The Board of Elementary and Secondary Education will consider “minimum health and safety standards” for reopening Louisiana schools — triggered by a new law — during a special meeting Tuesday.

The public got a glimpse of what those standards will look like — and which could be up for debate — when Louisiana Department of Education State Superintendent Cade Brumley and BESE President Sandy Holloway spoke before the House Committee on Education Monday. The standards, drafted as emergency replacement bulletins for traditional schools and charter schools, include limits on class size, bus capacity, social distancing and cleaning requirements and largely reflect guidelines previously released by the LDOE.
The "standards" are, like the rules under which everything else has been operating under these circumstances, deliberately loose. Because we really are all just making this up as we go along.
Face coverings — which are, for now, required in businesses and public buildings for anyone over the age of eight as part of an executive order effective Monday — are a point of major political contention in the state and around the country. BESE’s draft language stops short of a mask mandate. It appears to offer schools some flexibility, saying children older than eight and adults inside a school building “must wear a face covering to the greatest extent possible and practical within the local community context.”
All of which is completely understandable. Everyone really is trying to feel their way through this. It might be a bit easier to figure out what is "possible and practical within the local community context," if we hadn't designed such a convoluted context to begin with.
Until this point, local and state guidelines have been largely based on federal guidance from the Centers for Disease Control and Prevention, and have been packaged as suggestions, not mandates. Local Education Agencies, or LEAs, are in charge of their own plans. In New Orleans, most charter schools are considered their own LEAs and it’s been unclear what role the district might play in reviewing or authorizing any reopening plans.

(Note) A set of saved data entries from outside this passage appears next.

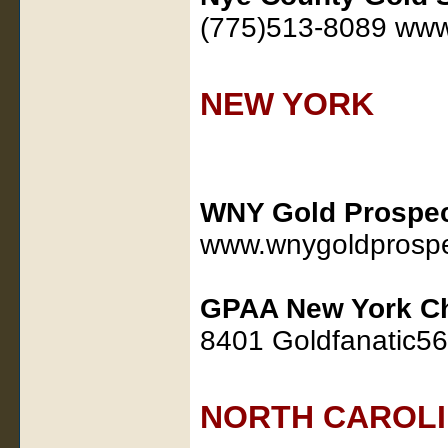
(775)513-8089 www
NEW YORK
WNY Gold Prospec
www.wnygoldprospe
GPAA New York C
8401 Goldfanatic5
NORTH CAROL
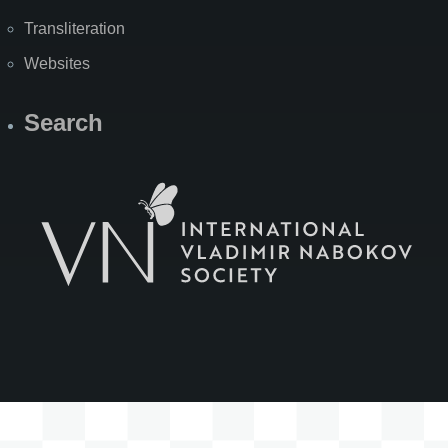
Transliteration
Websites
Search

The district did not respond to inquiries regarding whether it would be approving individual charter group plans.
The thing is, though, a virus doesn't care about any of this stuff.  So while it's fine for state agencies and charter boards to differentiate their "local contexts" and spheres of authority, ideally their plans for containing the virus should all be relatively uniform.  This is precisely the reason the governor has had to issue a statewide mask mandate.  Exceptions and discretion are going to come into play as a matter of course, but the baseline rules need to have some clarity. Devolving all the authority to individual school districts and charter boards is just inviting more chaos.

Keep in mind, also, inviting chaos may actually be the point.  At least from Betsy DeVos's perspective.

All the schools MUST OPEN...  and, you know, we're sure they will figure out how.  Why would they be so deliberately cruel and disruptive? The short answer is, screw you, that is why.

Every push to "reopen" anything right now, be it a school or a hotel or a fish tank, or whatever is a push by the bosses to blame the workers they subject to unsafe conditions for their own peril.  A bill John Bel just signed into law protects certain employers, including school districts from liability if their workers or the people they serve get sick.  The Trump administration is pushing for similar measures to go into the next round of  federal "relief" legislation.

What is your company or organization telling you right now about leave time? What are the mixed messages they are sending you about "safety" on the job vs. your obligation to show up and put yourself and others in danger? That kind of chaos is happening in every workplace forced by policy makers in Washington to "reopen" with minimal guidance or support. The goal of the policy, as always, is a more frightened and compliant labor pool.

And it is being implemented with little or no regard for your safety or the safety of your children.